**Extrait présenté**
········

Le livre est un hommage vibrant, presque une apologie de cette aventure socialiste. Un usage abondant et judicieux des citations de Godin, ainsi que des autres auteurs rend la lecture claire et abordable, même sans une connaissance préalable approfondie des mouvements mutualiste, coopératif, associatif du XIXe siècle. La mise en contexte de Godin par rapport aux philosophes politiques sus-cités est extrêmement utile, après le premier ch. : « Le Familistère de Guise et son fondateur » ; elle souligne la grandeur du penseur au-delà même de dresseur un bilan de sa réalisation historique. Peut-être peut-on regretter que la conclusion sur l'actualité de cette pensée ne soit pas développée davantage.
Cit. :
« […] Godin croit que la démocratie ne peut fonctionner que si elle est conquise et fortement institutionnalisée. La perspective éducative est plus importante pour lui que la perspective organisationnelle. Ce n'est pas la démocratie qu'il faut établir, c'est l'éducation des hommes qu'il faut promouvoir. […] La coopération est préférée comme outil organisationnel. On note que cette hiérarchie [dans la répartition du pouvoir au sein de l'entreprise] définit un cursus coopératif dans lequel on avance : auxiliaire, participant, sociétaire, associé, membre du conseil, administrateur gérant, intéressé ; avec la possibilité d'arrêter à chaque niveau selon sa volonté et son investissement. » (pp. 52-53)

········

**Données extraites**
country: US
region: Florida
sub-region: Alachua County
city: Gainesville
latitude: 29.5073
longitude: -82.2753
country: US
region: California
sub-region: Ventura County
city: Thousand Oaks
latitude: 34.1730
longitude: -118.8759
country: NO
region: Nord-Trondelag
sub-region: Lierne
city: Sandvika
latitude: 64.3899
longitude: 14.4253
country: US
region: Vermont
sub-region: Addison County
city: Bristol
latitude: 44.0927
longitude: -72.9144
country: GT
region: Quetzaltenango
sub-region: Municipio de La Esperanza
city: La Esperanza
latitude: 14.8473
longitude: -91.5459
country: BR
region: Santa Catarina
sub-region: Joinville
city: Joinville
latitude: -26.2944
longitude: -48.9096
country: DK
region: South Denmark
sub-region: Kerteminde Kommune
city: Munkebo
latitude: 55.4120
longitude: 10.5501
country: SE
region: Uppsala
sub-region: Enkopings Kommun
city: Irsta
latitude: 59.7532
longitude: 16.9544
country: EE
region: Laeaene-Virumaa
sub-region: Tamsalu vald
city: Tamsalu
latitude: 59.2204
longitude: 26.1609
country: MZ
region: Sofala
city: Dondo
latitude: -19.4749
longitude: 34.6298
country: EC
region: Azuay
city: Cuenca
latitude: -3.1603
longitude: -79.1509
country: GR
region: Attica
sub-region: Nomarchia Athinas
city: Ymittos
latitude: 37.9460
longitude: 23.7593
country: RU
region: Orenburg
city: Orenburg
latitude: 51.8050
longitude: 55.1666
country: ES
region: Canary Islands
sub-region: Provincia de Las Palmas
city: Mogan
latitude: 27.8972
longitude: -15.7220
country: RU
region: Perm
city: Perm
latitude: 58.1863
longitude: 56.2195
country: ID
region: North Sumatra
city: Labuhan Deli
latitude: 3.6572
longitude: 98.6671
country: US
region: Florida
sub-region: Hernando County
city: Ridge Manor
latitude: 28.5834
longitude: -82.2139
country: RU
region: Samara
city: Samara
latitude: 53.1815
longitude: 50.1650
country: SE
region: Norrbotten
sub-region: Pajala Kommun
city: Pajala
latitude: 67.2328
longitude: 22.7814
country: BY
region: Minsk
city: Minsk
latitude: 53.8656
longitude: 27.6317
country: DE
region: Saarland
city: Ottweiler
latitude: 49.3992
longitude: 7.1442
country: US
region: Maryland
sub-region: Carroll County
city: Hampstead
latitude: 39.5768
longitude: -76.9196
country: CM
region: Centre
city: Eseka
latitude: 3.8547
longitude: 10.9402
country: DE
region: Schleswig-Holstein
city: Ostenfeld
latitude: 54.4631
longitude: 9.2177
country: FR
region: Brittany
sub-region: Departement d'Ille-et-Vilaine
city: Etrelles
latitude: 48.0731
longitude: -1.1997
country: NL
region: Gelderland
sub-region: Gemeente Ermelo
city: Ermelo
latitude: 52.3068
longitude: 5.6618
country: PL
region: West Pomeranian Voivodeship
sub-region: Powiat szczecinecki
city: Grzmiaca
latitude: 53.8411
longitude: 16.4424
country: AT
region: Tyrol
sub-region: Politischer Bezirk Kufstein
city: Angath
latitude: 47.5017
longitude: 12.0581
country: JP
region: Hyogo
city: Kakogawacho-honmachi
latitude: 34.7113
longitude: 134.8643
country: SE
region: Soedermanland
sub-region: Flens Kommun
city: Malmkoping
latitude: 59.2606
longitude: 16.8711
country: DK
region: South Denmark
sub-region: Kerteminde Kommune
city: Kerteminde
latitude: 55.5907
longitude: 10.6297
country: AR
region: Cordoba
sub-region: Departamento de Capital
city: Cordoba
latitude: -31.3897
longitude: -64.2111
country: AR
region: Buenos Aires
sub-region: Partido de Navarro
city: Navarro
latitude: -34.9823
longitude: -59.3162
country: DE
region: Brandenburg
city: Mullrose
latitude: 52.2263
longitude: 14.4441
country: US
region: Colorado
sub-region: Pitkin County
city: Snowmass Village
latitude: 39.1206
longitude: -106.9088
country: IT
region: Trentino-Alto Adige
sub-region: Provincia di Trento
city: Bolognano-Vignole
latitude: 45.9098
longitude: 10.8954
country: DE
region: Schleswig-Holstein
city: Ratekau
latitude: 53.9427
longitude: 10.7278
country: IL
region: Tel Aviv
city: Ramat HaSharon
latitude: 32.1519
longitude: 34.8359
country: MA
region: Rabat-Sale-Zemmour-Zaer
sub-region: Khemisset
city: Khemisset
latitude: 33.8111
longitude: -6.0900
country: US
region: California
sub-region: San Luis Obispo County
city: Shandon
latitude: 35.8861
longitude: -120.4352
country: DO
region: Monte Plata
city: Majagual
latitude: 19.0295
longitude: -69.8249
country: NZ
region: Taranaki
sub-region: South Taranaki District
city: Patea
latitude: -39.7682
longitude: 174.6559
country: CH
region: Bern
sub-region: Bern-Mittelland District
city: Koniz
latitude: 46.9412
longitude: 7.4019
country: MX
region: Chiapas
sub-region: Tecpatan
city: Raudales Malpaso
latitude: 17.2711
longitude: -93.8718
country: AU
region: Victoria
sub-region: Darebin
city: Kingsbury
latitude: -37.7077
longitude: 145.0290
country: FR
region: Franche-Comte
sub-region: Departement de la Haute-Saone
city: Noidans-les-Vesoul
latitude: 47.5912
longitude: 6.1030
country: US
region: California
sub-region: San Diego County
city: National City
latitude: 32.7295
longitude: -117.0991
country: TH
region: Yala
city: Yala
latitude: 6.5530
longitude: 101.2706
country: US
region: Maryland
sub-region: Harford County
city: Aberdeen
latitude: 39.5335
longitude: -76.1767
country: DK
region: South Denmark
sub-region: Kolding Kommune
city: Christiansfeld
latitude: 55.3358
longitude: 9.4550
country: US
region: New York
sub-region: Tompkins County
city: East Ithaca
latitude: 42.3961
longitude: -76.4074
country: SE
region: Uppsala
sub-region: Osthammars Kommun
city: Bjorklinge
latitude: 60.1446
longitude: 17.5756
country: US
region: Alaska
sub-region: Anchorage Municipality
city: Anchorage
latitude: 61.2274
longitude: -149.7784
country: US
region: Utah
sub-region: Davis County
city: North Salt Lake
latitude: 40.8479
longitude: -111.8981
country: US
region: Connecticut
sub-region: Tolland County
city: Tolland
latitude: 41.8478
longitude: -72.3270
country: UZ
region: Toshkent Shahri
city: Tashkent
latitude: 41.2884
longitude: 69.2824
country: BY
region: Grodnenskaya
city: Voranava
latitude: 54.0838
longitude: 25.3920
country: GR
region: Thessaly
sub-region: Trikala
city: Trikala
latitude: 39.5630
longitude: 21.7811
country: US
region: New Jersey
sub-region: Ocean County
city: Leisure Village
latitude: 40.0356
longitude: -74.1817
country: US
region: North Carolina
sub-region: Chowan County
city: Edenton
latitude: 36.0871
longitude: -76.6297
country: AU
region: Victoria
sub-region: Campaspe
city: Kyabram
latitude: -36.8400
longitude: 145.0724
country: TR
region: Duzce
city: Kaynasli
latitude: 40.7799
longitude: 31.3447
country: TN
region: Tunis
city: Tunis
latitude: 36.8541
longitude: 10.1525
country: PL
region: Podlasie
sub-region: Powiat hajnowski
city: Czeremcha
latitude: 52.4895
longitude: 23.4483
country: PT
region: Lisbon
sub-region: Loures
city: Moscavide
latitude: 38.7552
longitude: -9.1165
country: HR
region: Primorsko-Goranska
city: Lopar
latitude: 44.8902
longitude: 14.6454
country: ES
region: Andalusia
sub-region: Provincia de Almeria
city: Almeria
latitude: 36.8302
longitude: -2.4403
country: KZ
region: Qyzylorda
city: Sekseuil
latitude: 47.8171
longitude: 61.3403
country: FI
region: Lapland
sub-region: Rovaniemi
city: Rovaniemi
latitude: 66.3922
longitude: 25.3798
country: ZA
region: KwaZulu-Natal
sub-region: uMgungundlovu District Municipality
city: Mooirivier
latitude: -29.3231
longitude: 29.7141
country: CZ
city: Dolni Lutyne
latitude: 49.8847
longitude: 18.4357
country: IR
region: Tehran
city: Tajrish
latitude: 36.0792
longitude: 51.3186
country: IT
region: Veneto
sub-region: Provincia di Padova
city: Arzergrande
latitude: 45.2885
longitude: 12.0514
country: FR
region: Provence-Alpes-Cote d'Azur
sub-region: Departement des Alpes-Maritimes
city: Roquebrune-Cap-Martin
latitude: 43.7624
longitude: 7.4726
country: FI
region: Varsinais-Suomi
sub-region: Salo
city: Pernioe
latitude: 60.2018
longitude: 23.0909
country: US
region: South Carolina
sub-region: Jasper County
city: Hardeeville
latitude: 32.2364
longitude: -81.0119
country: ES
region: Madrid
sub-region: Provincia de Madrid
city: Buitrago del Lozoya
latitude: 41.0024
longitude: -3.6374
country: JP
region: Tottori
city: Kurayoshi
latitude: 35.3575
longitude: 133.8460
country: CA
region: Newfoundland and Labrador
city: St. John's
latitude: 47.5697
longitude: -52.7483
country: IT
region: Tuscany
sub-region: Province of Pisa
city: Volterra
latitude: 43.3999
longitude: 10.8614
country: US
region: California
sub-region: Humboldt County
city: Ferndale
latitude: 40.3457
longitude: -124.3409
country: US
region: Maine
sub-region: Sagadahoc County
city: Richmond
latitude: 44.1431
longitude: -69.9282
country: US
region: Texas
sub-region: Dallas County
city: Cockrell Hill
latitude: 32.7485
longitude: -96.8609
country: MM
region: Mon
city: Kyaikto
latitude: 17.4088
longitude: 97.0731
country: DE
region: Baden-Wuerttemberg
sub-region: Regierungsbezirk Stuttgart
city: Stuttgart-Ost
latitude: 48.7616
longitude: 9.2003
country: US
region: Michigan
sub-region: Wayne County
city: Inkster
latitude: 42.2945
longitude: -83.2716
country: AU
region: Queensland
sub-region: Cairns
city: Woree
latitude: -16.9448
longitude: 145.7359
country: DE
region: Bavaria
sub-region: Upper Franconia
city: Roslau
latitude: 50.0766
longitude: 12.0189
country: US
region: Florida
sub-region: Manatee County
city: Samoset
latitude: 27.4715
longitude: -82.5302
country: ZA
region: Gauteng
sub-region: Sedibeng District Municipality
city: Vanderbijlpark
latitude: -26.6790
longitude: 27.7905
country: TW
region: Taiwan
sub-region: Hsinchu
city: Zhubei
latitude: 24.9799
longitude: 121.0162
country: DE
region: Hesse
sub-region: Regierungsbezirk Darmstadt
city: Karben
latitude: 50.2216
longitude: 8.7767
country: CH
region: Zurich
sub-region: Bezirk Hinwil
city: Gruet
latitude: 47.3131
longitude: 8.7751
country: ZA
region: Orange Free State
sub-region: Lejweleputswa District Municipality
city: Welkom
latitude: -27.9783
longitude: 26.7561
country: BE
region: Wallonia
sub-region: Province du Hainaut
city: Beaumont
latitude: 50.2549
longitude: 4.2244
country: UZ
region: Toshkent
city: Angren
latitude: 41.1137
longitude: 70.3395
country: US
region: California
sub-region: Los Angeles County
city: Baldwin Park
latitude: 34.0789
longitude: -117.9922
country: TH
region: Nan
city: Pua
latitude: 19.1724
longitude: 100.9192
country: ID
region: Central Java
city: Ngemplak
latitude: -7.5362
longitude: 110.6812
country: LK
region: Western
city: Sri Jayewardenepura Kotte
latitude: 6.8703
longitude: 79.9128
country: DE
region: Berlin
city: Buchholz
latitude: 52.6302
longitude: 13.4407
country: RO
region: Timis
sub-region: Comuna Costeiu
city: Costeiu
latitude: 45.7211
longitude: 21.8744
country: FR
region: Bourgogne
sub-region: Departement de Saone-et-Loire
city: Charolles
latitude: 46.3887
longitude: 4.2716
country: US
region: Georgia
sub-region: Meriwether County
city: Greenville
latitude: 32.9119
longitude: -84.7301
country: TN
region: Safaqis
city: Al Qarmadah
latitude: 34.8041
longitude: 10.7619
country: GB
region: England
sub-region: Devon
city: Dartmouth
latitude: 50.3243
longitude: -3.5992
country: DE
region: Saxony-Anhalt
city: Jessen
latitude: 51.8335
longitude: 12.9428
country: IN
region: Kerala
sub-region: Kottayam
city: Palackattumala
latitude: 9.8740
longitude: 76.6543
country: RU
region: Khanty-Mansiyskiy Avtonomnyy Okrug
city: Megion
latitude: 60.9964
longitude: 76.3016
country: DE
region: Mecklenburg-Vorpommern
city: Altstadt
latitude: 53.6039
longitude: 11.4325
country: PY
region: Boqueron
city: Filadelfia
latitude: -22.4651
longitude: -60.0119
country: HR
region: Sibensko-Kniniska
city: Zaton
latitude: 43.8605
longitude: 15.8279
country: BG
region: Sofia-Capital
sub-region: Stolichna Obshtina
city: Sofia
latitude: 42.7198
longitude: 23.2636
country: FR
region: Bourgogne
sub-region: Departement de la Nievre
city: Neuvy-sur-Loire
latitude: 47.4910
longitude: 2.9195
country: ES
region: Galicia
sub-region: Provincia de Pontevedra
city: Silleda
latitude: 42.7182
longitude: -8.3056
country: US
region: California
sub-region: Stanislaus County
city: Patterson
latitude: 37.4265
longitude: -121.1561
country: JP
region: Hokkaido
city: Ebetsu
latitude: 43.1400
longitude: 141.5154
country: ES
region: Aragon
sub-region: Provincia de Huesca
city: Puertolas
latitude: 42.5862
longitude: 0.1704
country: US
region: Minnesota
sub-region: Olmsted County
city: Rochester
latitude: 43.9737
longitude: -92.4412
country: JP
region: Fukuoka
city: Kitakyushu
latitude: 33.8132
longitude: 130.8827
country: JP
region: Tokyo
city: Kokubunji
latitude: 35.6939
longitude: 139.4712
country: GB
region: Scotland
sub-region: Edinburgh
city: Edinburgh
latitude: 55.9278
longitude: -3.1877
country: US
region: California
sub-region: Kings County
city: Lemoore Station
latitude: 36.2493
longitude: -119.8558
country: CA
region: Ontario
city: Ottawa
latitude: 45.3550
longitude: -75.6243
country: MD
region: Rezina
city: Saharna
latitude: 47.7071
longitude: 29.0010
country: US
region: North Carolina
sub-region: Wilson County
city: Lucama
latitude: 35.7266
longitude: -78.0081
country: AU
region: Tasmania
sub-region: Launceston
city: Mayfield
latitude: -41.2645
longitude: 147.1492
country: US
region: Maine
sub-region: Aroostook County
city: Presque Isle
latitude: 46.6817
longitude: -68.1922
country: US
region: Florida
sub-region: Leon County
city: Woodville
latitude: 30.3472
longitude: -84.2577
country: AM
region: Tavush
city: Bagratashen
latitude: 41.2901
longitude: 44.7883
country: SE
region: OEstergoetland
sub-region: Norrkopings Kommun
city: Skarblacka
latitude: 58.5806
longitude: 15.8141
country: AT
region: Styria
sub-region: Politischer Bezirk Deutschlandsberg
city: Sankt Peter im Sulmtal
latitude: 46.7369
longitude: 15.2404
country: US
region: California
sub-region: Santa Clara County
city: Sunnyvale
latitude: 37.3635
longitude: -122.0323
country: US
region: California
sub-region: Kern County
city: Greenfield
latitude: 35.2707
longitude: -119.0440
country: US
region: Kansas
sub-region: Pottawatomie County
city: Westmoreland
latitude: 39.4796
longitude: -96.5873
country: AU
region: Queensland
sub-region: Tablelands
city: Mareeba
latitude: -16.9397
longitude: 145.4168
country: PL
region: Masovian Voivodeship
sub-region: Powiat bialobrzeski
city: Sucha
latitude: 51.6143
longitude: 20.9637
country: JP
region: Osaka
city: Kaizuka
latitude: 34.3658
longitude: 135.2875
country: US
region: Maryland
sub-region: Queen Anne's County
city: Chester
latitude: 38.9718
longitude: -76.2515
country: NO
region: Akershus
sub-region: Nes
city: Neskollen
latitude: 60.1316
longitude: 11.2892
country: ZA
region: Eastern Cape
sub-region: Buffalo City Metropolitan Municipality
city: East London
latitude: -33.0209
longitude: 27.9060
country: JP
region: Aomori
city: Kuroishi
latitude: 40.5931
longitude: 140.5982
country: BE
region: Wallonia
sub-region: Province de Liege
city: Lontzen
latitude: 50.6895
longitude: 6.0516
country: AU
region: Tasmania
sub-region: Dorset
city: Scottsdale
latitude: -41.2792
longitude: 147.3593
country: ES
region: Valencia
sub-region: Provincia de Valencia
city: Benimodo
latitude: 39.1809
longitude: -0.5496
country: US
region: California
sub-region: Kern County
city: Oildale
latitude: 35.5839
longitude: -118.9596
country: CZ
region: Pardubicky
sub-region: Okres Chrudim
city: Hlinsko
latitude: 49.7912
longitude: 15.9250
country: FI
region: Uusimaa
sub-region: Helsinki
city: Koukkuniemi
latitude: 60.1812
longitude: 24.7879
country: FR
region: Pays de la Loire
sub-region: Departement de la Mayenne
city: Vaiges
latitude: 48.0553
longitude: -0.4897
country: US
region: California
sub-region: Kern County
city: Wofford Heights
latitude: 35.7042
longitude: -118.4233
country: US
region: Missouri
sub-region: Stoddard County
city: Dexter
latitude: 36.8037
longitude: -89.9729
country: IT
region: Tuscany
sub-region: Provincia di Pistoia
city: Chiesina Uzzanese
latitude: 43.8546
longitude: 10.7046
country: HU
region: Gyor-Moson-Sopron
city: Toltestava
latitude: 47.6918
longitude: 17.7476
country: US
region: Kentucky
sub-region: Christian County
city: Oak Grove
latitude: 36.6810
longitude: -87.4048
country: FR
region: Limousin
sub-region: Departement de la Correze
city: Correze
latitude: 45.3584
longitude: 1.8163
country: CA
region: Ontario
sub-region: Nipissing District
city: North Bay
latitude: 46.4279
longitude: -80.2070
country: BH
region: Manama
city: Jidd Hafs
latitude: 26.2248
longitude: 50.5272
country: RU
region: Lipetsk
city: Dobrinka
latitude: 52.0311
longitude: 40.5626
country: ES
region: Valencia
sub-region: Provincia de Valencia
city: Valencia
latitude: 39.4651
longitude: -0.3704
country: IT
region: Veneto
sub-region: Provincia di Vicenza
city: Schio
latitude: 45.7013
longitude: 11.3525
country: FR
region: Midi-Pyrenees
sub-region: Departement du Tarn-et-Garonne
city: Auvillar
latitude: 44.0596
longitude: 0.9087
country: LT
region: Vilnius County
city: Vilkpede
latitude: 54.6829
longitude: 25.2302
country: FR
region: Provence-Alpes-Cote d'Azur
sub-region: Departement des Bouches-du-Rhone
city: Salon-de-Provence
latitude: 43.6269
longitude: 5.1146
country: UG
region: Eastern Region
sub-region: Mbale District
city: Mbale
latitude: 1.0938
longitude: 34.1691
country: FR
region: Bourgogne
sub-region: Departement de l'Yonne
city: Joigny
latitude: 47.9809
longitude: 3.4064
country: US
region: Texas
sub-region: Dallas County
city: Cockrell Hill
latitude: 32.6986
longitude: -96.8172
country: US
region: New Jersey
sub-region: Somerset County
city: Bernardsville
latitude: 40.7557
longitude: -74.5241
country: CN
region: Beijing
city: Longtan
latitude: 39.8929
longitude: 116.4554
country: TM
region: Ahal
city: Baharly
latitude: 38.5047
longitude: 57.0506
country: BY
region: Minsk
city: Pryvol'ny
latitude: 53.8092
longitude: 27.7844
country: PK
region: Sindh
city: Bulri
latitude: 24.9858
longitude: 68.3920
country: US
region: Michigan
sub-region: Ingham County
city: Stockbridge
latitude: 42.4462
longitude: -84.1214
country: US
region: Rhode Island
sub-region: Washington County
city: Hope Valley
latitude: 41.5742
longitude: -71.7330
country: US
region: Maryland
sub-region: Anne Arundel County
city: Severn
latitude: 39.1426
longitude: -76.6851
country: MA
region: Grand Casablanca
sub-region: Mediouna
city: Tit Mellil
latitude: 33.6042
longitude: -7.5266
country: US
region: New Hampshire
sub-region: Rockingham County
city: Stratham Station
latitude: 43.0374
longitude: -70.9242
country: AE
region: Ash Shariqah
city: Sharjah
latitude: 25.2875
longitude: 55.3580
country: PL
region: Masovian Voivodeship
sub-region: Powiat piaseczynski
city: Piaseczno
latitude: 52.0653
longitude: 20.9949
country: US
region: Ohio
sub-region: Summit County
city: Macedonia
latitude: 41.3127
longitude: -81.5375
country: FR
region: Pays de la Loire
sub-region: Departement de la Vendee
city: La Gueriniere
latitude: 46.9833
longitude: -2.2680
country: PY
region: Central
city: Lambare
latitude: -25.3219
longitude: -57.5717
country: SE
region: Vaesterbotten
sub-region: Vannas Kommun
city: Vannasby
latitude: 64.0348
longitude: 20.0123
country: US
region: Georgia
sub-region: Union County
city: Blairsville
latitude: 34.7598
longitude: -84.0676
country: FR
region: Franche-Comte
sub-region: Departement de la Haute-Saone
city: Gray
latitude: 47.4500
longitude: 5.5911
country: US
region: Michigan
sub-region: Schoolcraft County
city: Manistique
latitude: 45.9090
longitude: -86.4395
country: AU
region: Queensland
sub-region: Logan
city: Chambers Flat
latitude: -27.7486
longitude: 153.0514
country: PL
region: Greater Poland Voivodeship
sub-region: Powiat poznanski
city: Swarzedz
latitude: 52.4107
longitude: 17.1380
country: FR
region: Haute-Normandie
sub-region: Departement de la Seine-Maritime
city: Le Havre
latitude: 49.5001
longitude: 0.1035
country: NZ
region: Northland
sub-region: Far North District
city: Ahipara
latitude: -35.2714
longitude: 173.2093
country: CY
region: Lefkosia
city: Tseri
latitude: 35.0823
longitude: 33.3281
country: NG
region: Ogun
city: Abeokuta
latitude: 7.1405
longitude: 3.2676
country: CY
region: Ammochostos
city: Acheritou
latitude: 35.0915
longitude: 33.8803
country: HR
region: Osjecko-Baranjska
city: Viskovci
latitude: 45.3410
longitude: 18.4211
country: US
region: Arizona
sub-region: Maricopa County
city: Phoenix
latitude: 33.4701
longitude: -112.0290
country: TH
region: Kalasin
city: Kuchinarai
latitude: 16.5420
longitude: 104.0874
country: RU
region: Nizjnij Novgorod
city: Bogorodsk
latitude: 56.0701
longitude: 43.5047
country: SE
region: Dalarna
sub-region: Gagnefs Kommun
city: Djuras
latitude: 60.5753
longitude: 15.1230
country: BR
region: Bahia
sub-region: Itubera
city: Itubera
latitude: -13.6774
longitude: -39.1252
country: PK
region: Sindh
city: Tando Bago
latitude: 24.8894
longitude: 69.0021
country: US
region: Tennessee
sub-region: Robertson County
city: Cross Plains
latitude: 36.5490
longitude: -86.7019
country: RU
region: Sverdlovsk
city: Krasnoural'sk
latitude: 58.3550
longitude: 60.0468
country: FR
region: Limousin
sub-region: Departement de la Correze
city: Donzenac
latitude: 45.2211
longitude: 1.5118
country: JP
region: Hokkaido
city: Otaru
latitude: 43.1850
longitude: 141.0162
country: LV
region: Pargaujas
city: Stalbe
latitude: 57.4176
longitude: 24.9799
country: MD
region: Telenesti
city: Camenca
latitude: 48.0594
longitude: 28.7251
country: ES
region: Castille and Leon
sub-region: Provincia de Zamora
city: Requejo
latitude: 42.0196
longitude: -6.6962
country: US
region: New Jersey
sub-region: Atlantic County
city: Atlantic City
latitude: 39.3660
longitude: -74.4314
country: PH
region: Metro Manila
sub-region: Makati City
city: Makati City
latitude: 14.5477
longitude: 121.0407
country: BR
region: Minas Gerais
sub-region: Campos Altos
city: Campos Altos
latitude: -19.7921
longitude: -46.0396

········

**Consignes**
(A) Recopiez, s'il vous plaît, le passage de l'extrait allant de « Le livre est » jusqu'à « pas développée davantage. ».
(B) Pour chaque affirmation, indiquez par oui ou par non si elle concorde avec l'extrait et citez les mots décisifs de celui-ci : (i) Godin accorde plus d'importance à la perspective éducative qu'à la perspective organisationnelle ; (ii) la conclusion sur l'actualité de cette pensée est jugée suffisamment développée ; (iii) dans le cursus coopératif, il est possible de s'arrêter à chaque niveau.

**Réponses attendues**
(A)
Le livre est un hommage vibrant, presque une apologie de cette aventure socialiste. Un usage abondant et judicieux des citations de Godin, ainsi que des autres auteurs rend la lecture claire et abordable, même sans une connaissance préalable approfondie des mouvements mutualiste, coopératif, associatif du XIXe siècle. La mise en contexte de Godin par rapport aux philosophes politiques sus-cités est extrêmement utile, après le premier ch. : « Le Familistère de Guise et son fondateur » ; elle souligne la grandeur du penseur au-delà même de dresseur un bilan de sa réalisation historique. Peut-être peut-on regretter que la conclusion sur l'actualité de cette pensée ne soit pas développée davantage.

(B)
(i) Oui : « La perspective éducative est plus importante pour lui que la perspective organisationnelle. »
(ii) Non : « Peut-être peut-on regretter que la conclusion sur l'actualité de cette pensée ne soit pas développée davantage. »
(iii) Oui : « avec la possibilité d'arrêter à chaque niveau selon sa volonté et son investissement »